Oklah, kalau itu alasannya,....
Tetapi apakah
kehadiran Tuhan hanya ada dalam ibadah mingguan itu saja? Bukankah kehadiran
Tuhan dapat terjadi dimana saja dan kapan saja. Lalu mengapa hanya pada ibadah
mingguan itu saja kehadiran Tuhan harus kita hormati dengan berdiri? Apakah kehadiran
Tuhan disanapun sama seperti kehadiran pendetanya? Jadi ceritanya saat pendeta
masuk maka Tuhan baru masuk juga? Dari mana pendetanya tahu akan hal itu? Pendetanya
bisa lihat Tuhan gitu? Wah...wah....
Saudara,
janganlah kita mencari-cari alasan yang nantinya malah memberikan efek domino. Jelas-jelas
alasan-alasan demikian sama sekali tidak masuk di akal. Justru dengan
memberikan penghormatan dengan cara berdiri sewaktu pendeta masuk, disadari
ataupun tidak, malah lebih memberikan penghormatan itu kepada pendetanya dan
bukan kepada Tuhan.
Tuhan itu kasih,
dan Dia lebih suka kita mengasihiNya. Tuhan tidak butuh penghormatan ala
pejabat. Tuhan ingin kita anak-anakNya dapat mengasihNya dengan segenap hati
kita.
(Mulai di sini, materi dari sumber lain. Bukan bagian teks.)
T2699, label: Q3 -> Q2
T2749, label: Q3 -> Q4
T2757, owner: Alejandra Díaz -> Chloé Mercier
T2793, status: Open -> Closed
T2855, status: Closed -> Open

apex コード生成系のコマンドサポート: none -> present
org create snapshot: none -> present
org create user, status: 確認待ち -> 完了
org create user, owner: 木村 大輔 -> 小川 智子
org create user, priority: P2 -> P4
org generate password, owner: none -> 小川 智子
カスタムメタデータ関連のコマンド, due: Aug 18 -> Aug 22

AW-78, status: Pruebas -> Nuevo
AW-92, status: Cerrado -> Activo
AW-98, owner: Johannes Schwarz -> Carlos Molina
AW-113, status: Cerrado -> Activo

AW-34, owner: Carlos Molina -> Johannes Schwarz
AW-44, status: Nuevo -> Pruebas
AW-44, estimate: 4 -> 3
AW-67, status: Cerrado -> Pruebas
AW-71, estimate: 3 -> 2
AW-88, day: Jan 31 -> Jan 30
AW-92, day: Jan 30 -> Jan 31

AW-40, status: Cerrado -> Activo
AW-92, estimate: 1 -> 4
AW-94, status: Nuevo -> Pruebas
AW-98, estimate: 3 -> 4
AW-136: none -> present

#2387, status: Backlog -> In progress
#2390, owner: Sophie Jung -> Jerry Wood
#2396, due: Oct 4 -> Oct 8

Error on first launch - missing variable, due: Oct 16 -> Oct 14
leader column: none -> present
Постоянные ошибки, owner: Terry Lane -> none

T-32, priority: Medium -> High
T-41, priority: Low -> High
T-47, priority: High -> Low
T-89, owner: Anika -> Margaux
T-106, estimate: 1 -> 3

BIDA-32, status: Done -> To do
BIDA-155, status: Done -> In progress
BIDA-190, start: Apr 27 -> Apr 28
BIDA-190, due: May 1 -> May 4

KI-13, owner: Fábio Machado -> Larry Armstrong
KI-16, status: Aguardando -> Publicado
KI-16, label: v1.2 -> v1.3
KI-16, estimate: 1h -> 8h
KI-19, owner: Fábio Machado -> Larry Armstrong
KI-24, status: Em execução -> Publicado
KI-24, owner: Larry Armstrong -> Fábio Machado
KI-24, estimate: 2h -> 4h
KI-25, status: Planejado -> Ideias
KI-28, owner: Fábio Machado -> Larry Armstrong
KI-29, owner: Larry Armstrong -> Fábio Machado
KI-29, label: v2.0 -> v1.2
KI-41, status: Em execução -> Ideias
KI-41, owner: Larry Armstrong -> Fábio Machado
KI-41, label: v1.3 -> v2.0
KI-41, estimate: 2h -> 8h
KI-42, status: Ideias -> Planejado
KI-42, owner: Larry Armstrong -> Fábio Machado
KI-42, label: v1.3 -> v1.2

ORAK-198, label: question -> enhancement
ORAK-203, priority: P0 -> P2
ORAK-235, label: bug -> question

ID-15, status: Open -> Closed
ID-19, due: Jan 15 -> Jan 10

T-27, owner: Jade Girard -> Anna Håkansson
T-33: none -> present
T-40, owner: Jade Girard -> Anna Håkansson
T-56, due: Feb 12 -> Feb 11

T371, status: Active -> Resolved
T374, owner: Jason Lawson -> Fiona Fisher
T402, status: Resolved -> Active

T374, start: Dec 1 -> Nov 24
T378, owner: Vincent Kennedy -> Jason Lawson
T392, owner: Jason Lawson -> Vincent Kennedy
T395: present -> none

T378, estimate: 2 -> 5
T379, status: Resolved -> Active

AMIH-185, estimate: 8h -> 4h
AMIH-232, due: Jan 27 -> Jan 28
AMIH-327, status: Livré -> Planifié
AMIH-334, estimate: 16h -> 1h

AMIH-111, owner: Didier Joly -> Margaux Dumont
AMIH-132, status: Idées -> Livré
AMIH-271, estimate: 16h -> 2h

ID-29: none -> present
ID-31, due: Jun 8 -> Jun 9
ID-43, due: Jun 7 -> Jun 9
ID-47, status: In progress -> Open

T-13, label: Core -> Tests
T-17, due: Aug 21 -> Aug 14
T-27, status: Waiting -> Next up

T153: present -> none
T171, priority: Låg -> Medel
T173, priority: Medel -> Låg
Bukan dengan segenap rasa segan kita.
Jangan pernah
pendeta melakukan itu semua karena mencontoh seorang hakim yang memasuki ruang
sidang. Seorang hakim memasuki ruang sidang dalam rangka menegakkan wibawa
hukum. Seorang pendeta memasuki ruang gereja dalam rangka melayani. Jelas missi
kedua profesi ini berbeda sekali. Jadi jangan diperlakukan sama!
Seorang pelayan
yang baik, tidak pernah menuntut penghormatan dari siapapun. Dan apa kata Tuhan
Yesus tentang siapa yang terbesar dalam kerajaan sorga?
Lukas
22:26
Tetapi kamu tidaklah demikian, melainkan yang terbesar di antara kamu hendaklah
menjadi sebagai yang paling muda dan pemimpin sebagai pelayan.
Demikianlah saudara,
terutama mereka yang bertugas melayani, janganlah saudara menuntut hormat dan
penghormatan. Biarlah lakukan apa yang menjadi tugas dan kewajiban saudara,
maka segala hormat dan penghormatan akan saudara dapatkan dengan sendirinya.
Semoga sharing
ini dapat menjadi berkat bagi kita semua. Saudara dapat menolak apa yang saudara
anggap tidak benar.
Tuhan Yesus
memberkati.
Amin.
NB : Klarifikasi telah didapat dan telah ada perubahan. Tulisan ini tetap di buat sebagai pengingat bagi kita untuk mawas diri dari hal-hal yang mungkin tidak kita sadari sebelumnya.
NB : Klarifikasi telah didapat dan telah ada perubahan. Tulisan ini tetap di buat sebagai pengingat bagi kita untuk mawas diri dari hal-hal yang mungkin tidak kita sadari sebelumnya.